Calculation of compositional grids is provided by the RangedGrid class. Below is a full example of loading data, creating the ranged grid, and plotting concentration maps:

>>> # Imports
>>> import apav as ap
>>> import apav.analysis as anl
>>> import matplotlib.pyplot as plt

>>> # Load data
>>> roi = ap.load_epos("R5038_00556-v04.epos")
>>> rng = ap.load_rrng("rng_5pj.rrng")

>>> # Create the ranged grids using 0.5 nm bin width and default delocalization
>>> grids = anl.RangedGrid(roi, rng, bin_width=0.5)

>>> # Plot a slice
>>> Ba = grids.elemental_frac("Ba") * 100
>>> Gd = grids.elemental_frac("Gd") * 100

>>> Ba_slice = Ba[:, :, 276]
>>> Gd_slice = Gd[:, :, 276]
>>> extents = (*grids.extents[0], *grids.extents[1])

>>> fig, ax = plt.subplots(1, 2)
>>> img1 = ax[0].imshow(Ba_slice, vmin=0, vmax=40, extent=extents, cmap="afmhot")
>>> img2 = ax[1].imshow(Gd_slice, vmin=0, vmax=40, extent=extents, cmap="afmhot")
>>> color = plt.colorbar(img1, location="top", ax=ax[0])
>>> color.set_label("Ba concentration (at%)")
>>> color2 = plt.colorbar(img2, location="top", ax=ax[1])
>>> color2.set_label("Gd concentration (at%)")

The first pass delocalization can be disabled in the constructor using the first_pass flag, i.e. RangedGrid(roi, rng, first_pass=False).
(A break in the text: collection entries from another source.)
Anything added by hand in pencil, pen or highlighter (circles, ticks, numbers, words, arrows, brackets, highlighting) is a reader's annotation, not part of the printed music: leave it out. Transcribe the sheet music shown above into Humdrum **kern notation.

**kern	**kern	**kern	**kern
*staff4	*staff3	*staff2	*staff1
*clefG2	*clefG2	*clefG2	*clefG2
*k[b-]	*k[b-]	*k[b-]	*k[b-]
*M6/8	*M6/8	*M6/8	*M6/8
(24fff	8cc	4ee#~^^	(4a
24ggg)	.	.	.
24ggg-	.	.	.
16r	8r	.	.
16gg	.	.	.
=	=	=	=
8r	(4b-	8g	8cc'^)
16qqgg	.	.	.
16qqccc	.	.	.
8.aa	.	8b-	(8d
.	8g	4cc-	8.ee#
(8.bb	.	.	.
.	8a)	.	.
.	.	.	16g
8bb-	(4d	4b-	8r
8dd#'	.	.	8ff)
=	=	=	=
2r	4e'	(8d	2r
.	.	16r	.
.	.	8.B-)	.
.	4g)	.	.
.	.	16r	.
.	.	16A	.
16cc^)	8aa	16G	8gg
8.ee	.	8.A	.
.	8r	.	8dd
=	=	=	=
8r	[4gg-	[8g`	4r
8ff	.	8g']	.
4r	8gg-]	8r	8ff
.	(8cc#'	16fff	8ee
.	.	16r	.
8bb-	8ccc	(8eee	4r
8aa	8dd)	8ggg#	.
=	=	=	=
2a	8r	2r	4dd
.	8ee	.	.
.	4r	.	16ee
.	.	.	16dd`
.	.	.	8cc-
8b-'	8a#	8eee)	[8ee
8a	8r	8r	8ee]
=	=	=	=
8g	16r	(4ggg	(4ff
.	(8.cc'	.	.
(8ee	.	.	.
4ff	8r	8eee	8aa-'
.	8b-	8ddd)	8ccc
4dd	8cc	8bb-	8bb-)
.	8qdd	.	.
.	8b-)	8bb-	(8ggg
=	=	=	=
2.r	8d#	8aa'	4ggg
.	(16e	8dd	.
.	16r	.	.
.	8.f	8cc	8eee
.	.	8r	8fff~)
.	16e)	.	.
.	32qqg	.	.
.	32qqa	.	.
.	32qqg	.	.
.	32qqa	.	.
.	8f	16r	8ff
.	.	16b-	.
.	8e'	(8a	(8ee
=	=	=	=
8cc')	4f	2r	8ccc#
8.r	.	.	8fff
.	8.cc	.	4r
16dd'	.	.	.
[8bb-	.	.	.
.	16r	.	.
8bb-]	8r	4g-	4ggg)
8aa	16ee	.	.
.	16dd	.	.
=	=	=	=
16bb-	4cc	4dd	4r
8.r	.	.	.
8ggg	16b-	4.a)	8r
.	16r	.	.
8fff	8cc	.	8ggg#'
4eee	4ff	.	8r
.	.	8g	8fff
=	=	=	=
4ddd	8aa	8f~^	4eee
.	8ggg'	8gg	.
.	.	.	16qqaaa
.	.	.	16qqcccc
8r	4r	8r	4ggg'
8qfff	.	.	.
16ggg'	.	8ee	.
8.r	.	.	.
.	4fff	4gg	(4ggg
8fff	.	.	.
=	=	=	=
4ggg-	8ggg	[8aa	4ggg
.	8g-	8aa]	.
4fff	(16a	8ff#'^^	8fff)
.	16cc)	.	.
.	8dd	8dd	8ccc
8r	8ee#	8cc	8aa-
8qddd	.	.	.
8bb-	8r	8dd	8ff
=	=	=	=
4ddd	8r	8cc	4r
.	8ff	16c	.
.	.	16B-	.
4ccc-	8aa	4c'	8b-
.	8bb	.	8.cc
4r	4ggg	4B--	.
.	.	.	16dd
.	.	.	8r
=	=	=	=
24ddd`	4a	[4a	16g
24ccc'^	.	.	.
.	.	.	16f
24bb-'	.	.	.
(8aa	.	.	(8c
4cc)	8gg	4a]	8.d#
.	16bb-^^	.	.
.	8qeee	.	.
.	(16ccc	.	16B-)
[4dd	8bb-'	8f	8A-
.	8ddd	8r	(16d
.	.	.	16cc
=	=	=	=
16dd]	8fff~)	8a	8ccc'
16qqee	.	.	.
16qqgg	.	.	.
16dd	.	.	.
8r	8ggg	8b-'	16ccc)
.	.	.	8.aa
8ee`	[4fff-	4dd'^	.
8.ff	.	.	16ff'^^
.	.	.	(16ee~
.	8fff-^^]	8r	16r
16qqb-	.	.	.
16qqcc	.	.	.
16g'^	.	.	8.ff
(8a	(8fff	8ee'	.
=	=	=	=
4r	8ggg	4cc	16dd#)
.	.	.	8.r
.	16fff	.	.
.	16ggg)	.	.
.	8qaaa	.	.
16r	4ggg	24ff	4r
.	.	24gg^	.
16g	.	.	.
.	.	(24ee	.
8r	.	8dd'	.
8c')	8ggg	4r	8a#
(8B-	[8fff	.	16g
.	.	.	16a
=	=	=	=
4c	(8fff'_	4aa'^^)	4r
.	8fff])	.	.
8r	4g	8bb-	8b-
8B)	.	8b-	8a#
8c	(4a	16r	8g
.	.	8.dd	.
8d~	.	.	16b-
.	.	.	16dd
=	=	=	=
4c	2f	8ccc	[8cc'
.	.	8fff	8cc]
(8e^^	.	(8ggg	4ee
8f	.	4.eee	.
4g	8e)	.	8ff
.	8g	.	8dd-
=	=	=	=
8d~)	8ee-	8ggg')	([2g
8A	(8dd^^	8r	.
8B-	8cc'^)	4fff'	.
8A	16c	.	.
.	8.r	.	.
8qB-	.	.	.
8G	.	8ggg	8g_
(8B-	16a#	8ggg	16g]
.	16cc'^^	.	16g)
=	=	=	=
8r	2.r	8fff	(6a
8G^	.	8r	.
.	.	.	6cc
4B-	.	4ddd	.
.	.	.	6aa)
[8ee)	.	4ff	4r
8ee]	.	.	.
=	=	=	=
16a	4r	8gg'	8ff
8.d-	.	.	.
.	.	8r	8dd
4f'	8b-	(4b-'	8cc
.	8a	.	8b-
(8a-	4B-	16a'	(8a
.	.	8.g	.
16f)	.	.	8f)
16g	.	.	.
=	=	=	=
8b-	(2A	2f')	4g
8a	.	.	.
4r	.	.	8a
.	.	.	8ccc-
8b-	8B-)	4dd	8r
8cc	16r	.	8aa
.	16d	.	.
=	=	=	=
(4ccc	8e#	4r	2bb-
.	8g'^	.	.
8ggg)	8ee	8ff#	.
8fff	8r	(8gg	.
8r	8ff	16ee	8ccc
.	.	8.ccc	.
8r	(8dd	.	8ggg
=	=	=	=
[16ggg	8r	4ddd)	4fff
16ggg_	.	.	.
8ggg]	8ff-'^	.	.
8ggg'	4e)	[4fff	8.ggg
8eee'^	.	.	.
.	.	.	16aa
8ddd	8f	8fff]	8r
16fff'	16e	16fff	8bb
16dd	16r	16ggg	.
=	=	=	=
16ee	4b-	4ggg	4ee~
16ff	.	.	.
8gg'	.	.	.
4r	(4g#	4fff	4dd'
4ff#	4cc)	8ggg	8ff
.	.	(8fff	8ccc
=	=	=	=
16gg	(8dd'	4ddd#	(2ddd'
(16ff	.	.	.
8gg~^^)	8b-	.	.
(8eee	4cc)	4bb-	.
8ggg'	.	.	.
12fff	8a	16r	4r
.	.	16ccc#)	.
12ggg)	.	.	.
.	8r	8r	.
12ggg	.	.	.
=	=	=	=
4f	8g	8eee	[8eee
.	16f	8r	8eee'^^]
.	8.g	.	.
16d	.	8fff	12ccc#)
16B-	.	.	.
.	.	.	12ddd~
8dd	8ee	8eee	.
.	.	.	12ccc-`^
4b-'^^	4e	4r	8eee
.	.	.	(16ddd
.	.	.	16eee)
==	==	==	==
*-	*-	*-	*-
This is equivalent to assigning each ion entirely to the nearest bin and applying the whole delocalization distance to the gaussian smoothing.

Multivariate histograms

We can easily get a sense for what phases might be present by analyzing the statistical correlation in the grid-based voxel concentrations. In the example below we continue from the previous example and plot a bivariate histogram correlating the Ba-Gd concentrations:

>>> counts = grids.elemental_counts_grid
>>> mask = counts.ravel() > 1
>>> gd_list = Gd.ravel()[mask]
>>> ba_list = Ba.ravel()[mask]

>>> hist = plt.hist2d(gd_list, ba_list, bins=100, vmax=2500)
>>> plt.xlabel("Gd concentration (at%)")
>>> plt.ylabel("Ba concentration (at%)")

In this histogram we can trivially that some secondary phase is present that is Ba-deficient.